▶ WHAT YOU ARE ASKED TO DO: Below are records; state how many of their lines hold the word "ascensore", and give only the figure.

Dataset entries
______________________________
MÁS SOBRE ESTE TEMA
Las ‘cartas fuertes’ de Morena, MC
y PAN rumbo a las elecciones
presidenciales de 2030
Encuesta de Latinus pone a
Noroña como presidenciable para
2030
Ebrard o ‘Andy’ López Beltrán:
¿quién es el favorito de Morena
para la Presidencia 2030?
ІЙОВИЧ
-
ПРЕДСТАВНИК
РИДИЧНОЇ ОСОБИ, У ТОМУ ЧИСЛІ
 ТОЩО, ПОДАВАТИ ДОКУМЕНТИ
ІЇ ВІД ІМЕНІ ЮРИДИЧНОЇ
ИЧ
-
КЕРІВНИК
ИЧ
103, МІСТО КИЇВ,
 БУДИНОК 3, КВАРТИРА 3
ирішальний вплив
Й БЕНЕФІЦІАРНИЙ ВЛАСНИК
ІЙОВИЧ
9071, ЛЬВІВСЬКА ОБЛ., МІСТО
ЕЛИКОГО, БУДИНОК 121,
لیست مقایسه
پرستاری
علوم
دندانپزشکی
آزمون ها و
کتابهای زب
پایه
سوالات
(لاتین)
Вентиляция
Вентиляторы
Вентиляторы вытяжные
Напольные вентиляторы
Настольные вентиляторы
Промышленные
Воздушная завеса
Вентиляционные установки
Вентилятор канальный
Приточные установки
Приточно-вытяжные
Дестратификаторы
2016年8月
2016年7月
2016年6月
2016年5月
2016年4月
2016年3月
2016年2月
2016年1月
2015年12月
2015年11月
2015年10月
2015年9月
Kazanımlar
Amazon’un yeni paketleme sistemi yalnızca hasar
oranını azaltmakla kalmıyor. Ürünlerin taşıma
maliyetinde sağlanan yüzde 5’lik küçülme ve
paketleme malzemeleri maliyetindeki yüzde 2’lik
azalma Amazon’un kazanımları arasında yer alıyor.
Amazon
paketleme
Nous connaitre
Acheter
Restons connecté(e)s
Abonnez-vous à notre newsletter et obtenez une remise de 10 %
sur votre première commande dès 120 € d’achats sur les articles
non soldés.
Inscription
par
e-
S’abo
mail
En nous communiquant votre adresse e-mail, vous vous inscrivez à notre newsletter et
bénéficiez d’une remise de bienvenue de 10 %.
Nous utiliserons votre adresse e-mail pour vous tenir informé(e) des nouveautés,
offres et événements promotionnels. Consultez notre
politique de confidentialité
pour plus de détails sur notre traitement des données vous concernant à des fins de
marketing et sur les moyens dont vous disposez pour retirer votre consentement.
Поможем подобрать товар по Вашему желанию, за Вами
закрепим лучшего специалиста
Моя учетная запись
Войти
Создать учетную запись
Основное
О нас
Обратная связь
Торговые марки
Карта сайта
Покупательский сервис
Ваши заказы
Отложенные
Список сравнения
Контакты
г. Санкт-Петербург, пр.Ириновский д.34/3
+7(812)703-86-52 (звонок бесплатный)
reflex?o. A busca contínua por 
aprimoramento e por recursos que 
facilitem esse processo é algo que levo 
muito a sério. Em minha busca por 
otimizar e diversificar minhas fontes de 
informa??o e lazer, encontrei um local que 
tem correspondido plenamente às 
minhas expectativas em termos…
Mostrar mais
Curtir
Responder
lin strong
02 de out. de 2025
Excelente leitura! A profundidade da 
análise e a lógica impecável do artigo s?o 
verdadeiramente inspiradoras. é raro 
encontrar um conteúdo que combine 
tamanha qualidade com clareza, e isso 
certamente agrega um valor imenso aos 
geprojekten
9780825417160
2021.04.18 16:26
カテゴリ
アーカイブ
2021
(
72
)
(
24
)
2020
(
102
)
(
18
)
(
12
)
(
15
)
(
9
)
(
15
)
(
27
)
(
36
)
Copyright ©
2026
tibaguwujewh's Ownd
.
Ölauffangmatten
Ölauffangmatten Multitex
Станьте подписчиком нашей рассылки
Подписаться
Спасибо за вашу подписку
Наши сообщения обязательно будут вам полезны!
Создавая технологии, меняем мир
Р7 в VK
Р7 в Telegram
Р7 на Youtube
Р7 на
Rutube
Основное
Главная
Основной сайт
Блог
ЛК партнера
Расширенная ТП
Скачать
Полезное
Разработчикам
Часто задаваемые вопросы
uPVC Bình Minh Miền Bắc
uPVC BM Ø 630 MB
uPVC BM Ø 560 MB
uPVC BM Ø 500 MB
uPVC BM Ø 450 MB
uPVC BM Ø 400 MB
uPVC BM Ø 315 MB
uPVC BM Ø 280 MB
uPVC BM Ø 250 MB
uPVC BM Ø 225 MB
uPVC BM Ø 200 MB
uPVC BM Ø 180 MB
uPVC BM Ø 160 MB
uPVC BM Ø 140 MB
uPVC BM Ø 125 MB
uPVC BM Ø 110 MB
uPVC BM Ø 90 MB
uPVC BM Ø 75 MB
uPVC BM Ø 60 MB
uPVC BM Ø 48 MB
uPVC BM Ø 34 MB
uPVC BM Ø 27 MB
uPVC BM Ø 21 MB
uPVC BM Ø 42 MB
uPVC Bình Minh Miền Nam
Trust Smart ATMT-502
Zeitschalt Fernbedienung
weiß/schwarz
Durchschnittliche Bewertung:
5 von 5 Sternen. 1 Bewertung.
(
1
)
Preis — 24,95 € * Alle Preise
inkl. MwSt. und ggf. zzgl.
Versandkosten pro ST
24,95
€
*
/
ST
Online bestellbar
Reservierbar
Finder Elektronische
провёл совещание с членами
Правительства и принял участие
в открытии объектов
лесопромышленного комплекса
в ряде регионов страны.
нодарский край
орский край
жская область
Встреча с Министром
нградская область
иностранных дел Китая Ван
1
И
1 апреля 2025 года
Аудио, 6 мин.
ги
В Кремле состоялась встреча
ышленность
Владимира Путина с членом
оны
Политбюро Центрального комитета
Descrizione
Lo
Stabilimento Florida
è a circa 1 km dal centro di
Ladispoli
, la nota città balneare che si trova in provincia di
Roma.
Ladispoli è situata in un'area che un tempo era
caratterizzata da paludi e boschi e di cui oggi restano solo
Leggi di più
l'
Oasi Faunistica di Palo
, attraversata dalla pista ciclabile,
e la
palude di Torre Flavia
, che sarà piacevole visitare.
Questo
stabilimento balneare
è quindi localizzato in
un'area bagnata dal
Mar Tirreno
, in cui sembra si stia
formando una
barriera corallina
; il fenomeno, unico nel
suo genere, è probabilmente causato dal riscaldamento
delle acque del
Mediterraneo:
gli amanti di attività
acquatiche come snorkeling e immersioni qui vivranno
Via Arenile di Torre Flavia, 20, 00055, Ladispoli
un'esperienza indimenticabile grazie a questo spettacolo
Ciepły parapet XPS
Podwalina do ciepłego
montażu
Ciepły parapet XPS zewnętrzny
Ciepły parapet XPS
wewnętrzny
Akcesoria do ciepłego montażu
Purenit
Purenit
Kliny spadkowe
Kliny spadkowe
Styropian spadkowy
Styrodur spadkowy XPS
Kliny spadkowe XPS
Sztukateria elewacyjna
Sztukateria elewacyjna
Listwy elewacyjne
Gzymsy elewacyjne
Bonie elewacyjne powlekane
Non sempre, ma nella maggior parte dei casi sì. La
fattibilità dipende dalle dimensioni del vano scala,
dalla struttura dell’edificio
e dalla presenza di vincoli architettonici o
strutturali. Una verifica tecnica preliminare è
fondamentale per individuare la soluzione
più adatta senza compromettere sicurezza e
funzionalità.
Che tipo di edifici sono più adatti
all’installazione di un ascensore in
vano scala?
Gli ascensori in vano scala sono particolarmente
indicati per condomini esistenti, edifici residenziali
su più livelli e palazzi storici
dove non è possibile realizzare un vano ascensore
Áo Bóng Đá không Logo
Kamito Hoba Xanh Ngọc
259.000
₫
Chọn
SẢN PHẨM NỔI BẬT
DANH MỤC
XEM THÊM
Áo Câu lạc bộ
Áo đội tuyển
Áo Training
______________________________
▶ ANSWER BOX: 2